3.7 Q-1

Question Statement

Find the area between the $x$ axis and the curve $y = x^2 + 1$ from $x = 1$ to $x = 2$ .

Background and Explanation

To solve this problem, we need to calculate the area under the curve $y = x^2 + 1$ between $x = 1$ and $x = 2$ . The concept used here is definite integration, which gives the area under a curve between two points.

Solution

We need to compute the following integral to find the area:

A = \int_{1}^{2} (x^2 + 1) , dx

This integral can be broken into two simpler integrals:

A = \int_{1}^{2} x^2 , dx + \int_{1}^{2} 1 , dx

Step 1: Evaluate the first integral

The integral of $x^2$ is:

\int x^2 , dx = \frac{x^3}{3}

Now evaluate this from $x = 1$ to $x = 2$ :

\left[ \frac{x^3}{3} \right]_{1}^{2} = \frac{(2)^3}{3} - \frac{(1)^3}{3} = \frac{8}{3} - \frac{1}{3} = \frac{7}{3}

Step 2: Evaluate the second integral

The integral of 1 is simply:

\int 1 , dx = x

Now evaluate this from $x = 1$ to $x = 2$ :

\left[ x \right]_{1}^{2} = 2 - 1 = 1

Step 3: Combine the results

Now, add the results from the two integrals:

A = \frac{7}{3} + 1 = \frac{7}{3} + \frac{3}{3} = \frac{10}{3} \text{ square units}

Thus, the area under the curve is $\frac{10}{3}$ square units.

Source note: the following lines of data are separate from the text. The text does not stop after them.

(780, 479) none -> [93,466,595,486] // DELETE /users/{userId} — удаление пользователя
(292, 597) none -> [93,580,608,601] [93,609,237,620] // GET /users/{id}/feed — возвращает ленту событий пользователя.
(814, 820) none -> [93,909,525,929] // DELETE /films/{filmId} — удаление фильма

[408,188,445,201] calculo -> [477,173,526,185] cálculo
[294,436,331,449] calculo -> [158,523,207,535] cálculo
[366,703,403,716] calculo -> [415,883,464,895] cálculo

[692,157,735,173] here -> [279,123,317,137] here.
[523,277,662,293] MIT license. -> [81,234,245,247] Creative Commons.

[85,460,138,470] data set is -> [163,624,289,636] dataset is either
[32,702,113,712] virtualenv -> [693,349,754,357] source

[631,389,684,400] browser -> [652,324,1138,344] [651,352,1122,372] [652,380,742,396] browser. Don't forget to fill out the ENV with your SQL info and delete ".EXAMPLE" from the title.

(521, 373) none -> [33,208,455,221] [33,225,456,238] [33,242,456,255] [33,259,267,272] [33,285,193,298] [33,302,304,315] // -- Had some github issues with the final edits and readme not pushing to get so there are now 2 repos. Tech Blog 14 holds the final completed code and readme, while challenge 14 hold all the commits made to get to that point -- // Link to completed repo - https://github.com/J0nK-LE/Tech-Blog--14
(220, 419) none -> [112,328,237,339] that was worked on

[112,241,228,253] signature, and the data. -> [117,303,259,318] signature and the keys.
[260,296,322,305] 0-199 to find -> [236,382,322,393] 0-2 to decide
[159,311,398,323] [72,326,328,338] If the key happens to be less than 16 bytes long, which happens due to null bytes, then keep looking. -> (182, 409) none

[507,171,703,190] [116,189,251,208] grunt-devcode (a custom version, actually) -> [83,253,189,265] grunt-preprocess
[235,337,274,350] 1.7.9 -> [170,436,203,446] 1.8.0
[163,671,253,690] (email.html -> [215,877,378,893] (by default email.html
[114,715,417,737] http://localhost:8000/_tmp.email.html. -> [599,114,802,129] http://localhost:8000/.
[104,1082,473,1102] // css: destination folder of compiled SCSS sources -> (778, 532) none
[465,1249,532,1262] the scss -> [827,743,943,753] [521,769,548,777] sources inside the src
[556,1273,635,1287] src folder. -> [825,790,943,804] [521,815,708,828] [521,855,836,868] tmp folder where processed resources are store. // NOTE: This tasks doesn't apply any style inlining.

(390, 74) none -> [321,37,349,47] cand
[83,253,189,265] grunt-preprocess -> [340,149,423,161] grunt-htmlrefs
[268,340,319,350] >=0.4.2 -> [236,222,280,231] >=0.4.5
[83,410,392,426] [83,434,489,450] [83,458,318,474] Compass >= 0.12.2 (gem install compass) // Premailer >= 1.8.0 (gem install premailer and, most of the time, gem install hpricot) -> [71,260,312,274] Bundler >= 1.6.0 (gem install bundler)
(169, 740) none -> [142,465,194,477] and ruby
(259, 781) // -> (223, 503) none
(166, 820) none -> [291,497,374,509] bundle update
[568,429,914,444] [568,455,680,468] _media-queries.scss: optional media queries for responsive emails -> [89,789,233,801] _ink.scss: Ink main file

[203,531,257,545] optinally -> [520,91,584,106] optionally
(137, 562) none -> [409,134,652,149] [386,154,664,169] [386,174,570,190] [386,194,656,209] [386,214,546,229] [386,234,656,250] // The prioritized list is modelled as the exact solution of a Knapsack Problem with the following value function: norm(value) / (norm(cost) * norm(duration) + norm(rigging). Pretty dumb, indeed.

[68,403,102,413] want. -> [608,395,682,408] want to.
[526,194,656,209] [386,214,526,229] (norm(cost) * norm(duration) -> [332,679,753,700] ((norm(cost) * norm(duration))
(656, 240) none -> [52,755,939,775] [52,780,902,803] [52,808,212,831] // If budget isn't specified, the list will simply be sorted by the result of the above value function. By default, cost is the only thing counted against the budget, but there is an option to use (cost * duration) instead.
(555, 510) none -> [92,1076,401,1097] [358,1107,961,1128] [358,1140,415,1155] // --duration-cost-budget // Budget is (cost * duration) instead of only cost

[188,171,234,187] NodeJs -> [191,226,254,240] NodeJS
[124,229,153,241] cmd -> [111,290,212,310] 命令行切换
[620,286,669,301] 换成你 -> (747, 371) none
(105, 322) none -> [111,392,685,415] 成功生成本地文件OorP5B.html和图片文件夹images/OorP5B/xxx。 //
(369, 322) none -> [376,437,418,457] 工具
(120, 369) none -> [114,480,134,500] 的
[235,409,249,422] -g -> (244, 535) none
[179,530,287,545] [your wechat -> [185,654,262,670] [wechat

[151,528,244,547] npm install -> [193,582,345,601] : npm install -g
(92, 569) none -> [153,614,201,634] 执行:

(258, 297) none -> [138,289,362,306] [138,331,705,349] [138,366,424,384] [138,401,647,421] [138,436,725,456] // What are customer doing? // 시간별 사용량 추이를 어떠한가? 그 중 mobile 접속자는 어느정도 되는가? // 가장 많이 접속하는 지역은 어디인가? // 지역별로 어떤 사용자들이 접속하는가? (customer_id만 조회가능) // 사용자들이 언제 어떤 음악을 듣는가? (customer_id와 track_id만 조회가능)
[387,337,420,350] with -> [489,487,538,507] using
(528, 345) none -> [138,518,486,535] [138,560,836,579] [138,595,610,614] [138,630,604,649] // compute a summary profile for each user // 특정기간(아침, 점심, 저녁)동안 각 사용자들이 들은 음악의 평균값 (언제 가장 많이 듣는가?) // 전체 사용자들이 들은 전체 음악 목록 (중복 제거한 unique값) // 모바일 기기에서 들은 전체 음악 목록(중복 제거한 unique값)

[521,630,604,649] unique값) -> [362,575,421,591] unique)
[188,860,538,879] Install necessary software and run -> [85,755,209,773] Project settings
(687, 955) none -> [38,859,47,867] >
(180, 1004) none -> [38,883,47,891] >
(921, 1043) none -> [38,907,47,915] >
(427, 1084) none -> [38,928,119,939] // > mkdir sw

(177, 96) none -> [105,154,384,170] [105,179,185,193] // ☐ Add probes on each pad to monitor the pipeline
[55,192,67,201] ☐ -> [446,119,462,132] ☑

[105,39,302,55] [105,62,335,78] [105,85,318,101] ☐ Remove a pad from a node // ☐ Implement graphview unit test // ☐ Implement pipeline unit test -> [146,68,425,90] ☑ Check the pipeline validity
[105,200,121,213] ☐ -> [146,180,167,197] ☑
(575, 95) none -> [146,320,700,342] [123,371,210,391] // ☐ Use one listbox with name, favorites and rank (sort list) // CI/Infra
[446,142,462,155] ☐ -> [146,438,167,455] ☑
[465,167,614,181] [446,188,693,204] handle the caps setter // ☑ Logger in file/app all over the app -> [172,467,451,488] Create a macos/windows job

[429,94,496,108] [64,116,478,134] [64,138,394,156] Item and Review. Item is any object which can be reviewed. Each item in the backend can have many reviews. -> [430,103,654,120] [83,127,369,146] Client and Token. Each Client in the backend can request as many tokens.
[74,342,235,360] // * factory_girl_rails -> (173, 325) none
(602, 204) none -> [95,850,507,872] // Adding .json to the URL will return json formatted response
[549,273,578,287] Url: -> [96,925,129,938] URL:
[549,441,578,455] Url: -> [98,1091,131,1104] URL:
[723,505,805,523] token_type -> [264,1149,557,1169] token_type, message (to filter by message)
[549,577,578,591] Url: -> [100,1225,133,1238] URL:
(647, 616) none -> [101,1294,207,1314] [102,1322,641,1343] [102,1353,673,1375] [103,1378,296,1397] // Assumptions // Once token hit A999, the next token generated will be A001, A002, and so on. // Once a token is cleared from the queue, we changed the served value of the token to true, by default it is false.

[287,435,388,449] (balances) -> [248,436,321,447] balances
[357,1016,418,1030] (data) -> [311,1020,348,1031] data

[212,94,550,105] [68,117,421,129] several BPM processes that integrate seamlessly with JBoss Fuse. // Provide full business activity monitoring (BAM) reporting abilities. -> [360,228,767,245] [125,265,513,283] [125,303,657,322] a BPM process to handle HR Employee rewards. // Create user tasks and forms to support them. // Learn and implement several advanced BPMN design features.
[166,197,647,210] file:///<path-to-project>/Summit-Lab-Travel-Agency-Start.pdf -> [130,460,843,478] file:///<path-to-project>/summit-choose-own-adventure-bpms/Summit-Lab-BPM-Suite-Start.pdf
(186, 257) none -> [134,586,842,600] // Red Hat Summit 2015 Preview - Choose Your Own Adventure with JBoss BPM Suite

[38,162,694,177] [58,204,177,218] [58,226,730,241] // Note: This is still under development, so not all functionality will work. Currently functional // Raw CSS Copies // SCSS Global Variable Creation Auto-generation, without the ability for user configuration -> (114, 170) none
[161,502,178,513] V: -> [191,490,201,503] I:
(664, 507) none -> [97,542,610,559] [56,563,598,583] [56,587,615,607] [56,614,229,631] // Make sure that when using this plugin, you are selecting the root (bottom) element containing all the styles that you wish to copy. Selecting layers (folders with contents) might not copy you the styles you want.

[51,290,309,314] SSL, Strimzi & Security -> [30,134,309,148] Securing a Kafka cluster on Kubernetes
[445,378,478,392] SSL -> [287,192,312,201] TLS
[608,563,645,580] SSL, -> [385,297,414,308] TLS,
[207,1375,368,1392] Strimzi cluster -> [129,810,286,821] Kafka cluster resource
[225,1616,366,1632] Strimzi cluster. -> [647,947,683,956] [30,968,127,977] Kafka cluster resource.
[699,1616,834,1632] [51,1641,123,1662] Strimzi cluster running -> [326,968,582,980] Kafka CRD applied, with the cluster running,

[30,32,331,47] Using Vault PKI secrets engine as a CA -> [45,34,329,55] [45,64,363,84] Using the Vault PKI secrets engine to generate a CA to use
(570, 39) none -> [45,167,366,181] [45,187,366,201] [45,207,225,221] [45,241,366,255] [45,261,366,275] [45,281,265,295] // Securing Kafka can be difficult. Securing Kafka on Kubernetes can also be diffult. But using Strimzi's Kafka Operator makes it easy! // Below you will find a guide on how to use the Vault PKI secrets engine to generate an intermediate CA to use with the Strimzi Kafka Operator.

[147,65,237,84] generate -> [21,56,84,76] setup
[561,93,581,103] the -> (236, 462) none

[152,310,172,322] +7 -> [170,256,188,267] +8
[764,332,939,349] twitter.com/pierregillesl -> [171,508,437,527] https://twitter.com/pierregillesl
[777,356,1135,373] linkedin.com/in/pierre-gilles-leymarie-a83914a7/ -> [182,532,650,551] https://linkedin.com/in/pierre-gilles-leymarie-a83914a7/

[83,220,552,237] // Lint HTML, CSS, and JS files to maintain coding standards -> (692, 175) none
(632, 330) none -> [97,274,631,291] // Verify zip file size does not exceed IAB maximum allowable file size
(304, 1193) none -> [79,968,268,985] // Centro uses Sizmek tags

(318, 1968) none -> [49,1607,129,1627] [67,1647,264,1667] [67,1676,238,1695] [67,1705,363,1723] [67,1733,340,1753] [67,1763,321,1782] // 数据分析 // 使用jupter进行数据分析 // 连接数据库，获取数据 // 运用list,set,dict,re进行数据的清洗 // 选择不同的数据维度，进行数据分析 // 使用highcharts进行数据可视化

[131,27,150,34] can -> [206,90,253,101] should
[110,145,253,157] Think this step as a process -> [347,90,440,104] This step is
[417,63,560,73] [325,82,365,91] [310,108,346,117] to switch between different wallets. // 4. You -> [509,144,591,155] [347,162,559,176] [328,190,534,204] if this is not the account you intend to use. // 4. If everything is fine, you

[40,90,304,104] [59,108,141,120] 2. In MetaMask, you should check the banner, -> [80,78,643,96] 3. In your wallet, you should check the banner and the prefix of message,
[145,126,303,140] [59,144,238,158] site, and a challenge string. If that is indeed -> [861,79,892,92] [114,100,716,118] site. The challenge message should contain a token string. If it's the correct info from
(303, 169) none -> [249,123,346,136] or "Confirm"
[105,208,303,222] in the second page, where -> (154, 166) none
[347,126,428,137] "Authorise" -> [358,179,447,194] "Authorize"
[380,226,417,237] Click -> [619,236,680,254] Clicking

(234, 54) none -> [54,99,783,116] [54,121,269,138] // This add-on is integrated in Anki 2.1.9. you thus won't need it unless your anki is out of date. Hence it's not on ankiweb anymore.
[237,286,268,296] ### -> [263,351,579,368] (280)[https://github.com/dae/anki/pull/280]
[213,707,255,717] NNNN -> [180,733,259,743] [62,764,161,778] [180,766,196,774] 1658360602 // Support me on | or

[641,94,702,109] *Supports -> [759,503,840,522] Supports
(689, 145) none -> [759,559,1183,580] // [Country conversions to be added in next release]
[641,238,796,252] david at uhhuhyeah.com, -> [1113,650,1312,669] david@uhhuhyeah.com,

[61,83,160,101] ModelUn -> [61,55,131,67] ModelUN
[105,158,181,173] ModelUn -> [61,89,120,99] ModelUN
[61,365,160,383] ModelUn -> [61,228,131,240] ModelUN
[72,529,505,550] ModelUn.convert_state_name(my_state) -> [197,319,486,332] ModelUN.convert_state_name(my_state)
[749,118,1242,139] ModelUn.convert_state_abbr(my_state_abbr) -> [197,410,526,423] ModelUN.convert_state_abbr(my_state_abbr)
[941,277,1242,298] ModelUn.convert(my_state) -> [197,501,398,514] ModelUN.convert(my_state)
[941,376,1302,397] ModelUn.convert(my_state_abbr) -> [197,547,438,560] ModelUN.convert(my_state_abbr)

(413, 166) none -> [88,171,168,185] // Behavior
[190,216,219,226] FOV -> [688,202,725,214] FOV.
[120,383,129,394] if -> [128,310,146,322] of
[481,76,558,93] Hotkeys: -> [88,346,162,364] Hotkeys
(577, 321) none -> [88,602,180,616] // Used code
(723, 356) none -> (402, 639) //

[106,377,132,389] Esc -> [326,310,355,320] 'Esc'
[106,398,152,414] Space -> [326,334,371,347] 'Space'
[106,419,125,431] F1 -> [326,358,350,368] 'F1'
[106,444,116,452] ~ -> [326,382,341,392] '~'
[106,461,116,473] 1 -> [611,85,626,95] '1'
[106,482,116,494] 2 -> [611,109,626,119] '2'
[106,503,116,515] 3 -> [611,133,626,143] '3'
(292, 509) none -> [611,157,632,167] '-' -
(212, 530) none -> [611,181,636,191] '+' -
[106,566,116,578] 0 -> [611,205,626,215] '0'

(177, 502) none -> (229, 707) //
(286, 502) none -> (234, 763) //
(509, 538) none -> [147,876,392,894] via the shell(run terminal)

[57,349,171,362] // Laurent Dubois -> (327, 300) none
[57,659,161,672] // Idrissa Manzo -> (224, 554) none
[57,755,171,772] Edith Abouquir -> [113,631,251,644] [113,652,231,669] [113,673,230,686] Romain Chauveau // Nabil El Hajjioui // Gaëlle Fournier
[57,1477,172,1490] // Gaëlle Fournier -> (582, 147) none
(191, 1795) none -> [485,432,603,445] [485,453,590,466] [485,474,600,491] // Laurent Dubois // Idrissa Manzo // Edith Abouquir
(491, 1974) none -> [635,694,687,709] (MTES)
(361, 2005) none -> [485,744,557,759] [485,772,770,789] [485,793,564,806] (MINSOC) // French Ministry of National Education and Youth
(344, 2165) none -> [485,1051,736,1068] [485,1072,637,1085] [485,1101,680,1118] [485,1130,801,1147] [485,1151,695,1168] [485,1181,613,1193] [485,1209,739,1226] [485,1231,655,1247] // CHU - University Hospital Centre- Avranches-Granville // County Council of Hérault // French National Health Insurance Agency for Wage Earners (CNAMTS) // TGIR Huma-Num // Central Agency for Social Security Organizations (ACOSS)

Key Formulas or Methods Used

Definite Integral: The area under a curve from $x = a$ to $x = b$ is given by:

A = \int_{a}^{b} f(x) , dx

Basic Integration Rules:
- $\int x^n , dx = \frac{x^{n+1}}{n+1}$
- $\int 1 , dx = x$

Summary of Steps

Set up the integral: $A = \int_{1}^{2} (x^2 + 1) , dx$
Break the integral into two parts: $A = \int_{1}^{2} x^2 , dx + \int_{1}^{2} 1 , dx$
Evaluate the first integral: $\frac{7}{3}$
Evaluate the second integral: $1$
Add the results: $A = \frac{10}{3} \text{ square units}$